SUPPLIED TEXT ::
>>

Question

Evaluate the integral \[ \int \frac{x^2+1}{x^4+x^2+1}\,dx \]

• A. \( \frac{1}{\sqrt{3}}\tan^{-1}\!\left(\frac{x-\frac{1}{x}}{\sqrt{3}}\right)+c \)
• B. \( \frac{1}{3}\tan^{-1}\!\left(\frac{x-\frac{1}{x}}{3}\right)+c \)
• C. \( \frac{1}{\sqrt{3}}\tan^{-1}\!\left(\frac{x+\frac{1}{x}}{\sqrt{3}}\right)+c \)
• D. \( \frac{1}{3}\tan^{-1}\!\left(\frac{x+\frac{1}{x}}{3}\right)+c \)

Hint:

When expressions involve \(x\) and \(\frac{1}{x}\), try substitutions like \(x-\frac{1}{x}\) or \(x+\frac{1}{x}\).

Answer 1

The Correct Option is A

Step 1: Divide numerator and denominator by \( x^2 \).
\[ \int \frac{1+\frac{1}{x^2}}{x^2+1+\frac{1}{x^2}}\,dx \]

Step 2: Use substitution.
Let \[ t = x - \frac{1}{x} \Rightarrow dt = \left(1+\frac{1}{x^2}\right)dx \]

Step 3: Simplify the denominator.
\[ x^2 + 1 + \frac{1}{x^2} = t^2 + 3 \]

Step 4: Integrate.
\[ \int \frac{dt}{t^2+3} = \frac{1}{\sqrt{3}}\tan^{-1}\!\left(\frac{t}{\sqrt{3}}\right)+c \]

Step 5: Back substitute.
\[ \boxed{\frac{1}{\sqrt{3}}\tan^{-1}\!\left(\frac{x-\frac{1}{x}}{\sqrt{3}}\right)+c} \]

<<

Transcribed page contents ::
>>

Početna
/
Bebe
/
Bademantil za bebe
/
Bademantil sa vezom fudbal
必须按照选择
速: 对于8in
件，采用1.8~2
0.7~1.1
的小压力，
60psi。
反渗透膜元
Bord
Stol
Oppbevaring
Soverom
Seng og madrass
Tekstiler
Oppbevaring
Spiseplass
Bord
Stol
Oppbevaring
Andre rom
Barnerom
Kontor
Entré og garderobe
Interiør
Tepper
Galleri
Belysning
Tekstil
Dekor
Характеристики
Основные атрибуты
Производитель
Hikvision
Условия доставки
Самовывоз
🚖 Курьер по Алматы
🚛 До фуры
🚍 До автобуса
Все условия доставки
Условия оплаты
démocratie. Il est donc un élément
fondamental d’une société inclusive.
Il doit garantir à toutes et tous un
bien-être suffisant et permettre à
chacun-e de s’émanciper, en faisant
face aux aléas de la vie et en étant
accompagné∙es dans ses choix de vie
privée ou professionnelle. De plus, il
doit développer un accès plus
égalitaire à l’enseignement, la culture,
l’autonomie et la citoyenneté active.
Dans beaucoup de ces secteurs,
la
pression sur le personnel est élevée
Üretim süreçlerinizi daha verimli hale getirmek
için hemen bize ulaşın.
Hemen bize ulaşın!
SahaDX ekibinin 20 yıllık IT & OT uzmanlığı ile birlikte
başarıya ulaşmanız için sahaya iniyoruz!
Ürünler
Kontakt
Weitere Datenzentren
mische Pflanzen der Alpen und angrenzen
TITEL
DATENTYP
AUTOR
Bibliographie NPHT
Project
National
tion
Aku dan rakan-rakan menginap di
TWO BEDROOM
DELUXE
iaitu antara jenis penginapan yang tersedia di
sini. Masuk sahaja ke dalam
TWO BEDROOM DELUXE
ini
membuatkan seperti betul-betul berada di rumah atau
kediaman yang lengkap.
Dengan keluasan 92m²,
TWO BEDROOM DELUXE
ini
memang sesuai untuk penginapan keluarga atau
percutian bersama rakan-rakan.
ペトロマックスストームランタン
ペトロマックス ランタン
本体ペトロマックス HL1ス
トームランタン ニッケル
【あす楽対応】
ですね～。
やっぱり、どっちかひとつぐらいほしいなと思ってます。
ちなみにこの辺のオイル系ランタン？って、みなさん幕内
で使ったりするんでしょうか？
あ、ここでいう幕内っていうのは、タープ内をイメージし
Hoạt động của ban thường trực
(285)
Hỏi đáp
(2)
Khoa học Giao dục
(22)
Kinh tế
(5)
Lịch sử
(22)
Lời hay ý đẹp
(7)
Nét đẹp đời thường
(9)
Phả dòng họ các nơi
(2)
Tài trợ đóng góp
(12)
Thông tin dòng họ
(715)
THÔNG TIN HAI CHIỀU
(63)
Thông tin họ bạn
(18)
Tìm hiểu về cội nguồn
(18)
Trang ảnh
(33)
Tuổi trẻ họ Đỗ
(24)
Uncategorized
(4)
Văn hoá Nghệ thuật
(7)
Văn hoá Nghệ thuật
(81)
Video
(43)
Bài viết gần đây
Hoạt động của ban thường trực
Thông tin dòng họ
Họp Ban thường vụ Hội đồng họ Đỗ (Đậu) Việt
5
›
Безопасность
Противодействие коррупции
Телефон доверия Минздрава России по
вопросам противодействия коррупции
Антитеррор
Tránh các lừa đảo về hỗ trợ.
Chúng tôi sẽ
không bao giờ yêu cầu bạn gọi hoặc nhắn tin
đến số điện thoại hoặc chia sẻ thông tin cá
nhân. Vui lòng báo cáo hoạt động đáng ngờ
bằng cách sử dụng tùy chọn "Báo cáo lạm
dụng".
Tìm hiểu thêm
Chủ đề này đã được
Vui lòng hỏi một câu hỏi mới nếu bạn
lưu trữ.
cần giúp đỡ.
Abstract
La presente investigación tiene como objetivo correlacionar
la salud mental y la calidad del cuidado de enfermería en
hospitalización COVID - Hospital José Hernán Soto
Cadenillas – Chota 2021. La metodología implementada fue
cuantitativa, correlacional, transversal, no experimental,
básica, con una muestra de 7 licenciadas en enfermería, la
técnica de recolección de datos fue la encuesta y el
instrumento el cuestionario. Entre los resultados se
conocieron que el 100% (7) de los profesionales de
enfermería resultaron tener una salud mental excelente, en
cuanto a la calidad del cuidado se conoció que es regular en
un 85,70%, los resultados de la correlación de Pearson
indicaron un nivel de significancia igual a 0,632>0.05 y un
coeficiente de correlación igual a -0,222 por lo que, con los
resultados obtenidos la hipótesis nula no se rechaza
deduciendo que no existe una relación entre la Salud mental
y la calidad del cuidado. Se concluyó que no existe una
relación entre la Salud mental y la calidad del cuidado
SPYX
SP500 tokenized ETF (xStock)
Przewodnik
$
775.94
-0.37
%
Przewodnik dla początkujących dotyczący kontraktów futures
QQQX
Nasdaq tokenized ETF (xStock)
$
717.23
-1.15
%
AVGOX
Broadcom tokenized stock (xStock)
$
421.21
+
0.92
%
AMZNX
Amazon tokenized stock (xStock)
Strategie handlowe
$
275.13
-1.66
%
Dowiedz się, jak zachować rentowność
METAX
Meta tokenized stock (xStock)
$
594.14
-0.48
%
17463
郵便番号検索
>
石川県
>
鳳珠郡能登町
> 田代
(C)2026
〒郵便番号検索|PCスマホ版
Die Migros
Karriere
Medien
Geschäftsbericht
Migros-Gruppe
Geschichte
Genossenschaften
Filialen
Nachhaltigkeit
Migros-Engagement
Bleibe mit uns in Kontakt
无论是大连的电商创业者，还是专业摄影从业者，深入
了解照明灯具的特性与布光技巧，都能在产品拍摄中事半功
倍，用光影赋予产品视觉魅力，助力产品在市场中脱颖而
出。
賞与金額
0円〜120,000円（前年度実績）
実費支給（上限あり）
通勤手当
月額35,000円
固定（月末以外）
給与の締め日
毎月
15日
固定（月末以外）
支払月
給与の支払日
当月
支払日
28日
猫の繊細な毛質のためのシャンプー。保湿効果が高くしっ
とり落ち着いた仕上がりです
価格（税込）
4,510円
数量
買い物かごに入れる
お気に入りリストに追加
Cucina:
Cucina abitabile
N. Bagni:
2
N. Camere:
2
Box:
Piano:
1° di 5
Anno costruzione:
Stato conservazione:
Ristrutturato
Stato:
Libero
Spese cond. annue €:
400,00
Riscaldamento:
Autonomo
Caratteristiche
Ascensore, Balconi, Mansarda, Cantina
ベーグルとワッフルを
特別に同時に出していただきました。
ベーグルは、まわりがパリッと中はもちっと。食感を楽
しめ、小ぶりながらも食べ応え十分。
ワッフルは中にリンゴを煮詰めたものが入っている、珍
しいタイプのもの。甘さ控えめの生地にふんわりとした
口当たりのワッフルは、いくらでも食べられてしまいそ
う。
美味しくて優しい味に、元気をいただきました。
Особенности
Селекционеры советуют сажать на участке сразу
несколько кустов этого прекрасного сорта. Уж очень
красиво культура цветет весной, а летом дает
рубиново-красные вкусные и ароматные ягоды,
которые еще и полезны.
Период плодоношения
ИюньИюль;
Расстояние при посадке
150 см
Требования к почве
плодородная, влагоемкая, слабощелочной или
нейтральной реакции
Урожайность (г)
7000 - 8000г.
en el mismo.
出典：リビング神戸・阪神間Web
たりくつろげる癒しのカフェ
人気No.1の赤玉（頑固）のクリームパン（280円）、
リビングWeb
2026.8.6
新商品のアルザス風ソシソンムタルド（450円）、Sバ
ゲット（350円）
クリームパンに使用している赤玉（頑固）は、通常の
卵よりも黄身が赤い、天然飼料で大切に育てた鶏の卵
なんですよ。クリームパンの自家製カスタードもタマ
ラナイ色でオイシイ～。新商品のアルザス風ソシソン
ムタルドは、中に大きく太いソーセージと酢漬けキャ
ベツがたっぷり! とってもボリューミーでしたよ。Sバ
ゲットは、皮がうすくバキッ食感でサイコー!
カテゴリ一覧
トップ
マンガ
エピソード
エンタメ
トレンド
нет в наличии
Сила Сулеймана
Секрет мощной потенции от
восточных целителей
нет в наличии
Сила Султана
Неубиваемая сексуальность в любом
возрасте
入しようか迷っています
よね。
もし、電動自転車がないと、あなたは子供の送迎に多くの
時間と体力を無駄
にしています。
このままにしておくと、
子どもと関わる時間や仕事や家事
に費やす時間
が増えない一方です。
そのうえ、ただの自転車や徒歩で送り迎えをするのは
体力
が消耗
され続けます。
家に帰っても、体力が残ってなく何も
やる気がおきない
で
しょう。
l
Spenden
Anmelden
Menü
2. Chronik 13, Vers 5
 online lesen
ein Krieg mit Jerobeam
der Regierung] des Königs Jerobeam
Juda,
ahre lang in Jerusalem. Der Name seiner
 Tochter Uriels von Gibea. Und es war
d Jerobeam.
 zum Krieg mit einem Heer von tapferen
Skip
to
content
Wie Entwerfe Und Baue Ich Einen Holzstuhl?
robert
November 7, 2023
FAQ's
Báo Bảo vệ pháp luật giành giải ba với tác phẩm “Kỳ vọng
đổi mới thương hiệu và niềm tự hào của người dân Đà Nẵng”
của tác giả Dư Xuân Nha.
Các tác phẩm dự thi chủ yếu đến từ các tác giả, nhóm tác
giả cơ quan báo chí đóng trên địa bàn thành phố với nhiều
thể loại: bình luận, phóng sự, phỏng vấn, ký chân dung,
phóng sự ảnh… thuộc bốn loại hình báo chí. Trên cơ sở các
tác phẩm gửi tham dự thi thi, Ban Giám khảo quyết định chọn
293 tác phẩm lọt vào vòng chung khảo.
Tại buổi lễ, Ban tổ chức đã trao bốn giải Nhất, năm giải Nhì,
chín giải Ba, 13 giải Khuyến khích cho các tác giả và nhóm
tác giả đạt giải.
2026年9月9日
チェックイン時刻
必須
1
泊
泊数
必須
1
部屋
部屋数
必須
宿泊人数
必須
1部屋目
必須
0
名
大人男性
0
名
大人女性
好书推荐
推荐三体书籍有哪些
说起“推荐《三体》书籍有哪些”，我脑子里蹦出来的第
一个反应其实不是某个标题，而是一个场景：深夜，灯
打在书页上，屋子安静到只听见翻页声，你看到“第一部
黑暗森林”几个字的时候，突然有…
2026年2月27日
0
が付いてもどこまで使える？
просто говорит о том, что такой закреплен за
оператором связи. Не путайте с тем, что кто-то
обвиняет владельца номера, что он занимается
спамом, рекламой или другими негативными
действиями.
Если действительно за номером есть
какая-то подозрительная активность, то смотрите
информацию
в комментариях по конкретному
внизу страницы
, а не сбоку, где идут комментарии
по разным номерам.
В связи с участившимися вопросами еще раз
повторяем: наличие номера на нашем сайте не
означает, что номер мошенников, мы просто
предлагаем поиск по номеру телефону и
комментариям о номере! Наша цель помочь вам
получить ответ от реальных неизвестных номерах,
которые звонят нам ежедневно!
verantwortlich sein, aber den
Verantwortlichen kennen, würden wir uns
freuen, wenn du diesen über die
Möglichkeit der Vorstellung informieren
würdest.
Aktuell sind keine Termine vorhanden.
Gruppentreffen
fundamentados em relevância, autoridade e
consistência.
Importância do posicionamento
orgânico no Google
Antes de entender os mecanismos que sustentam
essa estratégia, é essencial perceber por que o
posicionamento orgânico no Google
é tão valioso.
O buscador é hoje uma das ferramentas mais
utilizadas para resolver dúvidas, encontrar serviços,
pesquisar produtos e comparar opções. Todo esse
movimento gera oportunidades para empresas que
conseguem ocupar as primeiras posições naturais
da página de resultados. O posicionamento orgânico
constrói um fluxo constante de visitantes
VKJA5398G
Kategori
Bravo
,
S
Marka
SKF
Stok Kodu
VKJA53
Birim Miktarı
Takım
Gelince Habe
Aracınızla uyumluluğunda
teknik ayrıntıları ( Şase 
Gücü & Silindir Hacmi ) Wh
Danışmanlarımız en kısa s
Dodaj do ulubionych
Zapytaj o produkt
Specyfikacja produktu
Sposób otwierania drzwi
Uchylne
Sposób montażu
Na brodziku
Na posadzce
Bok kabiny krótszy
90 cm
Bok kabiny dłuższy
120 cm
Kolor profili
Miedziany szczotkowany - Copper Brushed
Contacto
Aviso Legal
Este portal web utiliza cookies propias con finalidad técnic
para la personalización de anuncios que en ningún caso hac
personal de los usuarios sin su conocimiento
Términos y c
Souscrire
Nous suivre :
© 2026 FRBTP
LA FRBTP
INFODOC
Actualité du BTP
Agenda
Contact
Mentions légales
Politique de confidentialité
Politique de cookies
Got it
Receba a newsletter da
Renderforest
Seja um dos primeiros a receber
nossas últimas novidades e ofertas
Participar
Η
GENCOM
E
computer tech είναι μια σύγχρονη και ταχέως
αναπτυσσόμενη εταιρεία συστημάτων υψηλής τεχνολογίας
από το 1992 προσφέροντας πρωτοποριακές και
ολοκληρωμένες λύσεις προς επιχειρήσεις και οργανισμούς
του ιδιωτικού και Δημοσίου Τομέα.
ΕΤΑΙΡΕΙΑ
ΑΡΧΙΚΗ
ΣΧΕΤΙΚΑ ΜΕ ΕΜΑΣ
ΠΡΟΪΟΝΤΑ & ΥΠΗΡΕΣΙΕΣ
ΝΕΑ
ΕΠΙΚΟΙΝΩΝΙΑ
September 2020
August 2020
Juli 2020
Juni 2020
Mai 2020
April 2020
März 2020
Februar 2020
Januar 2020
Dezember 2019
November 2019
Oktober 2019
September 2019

<<

In the integral solution, what does Step 2 set t equal to?

t = x − 1/x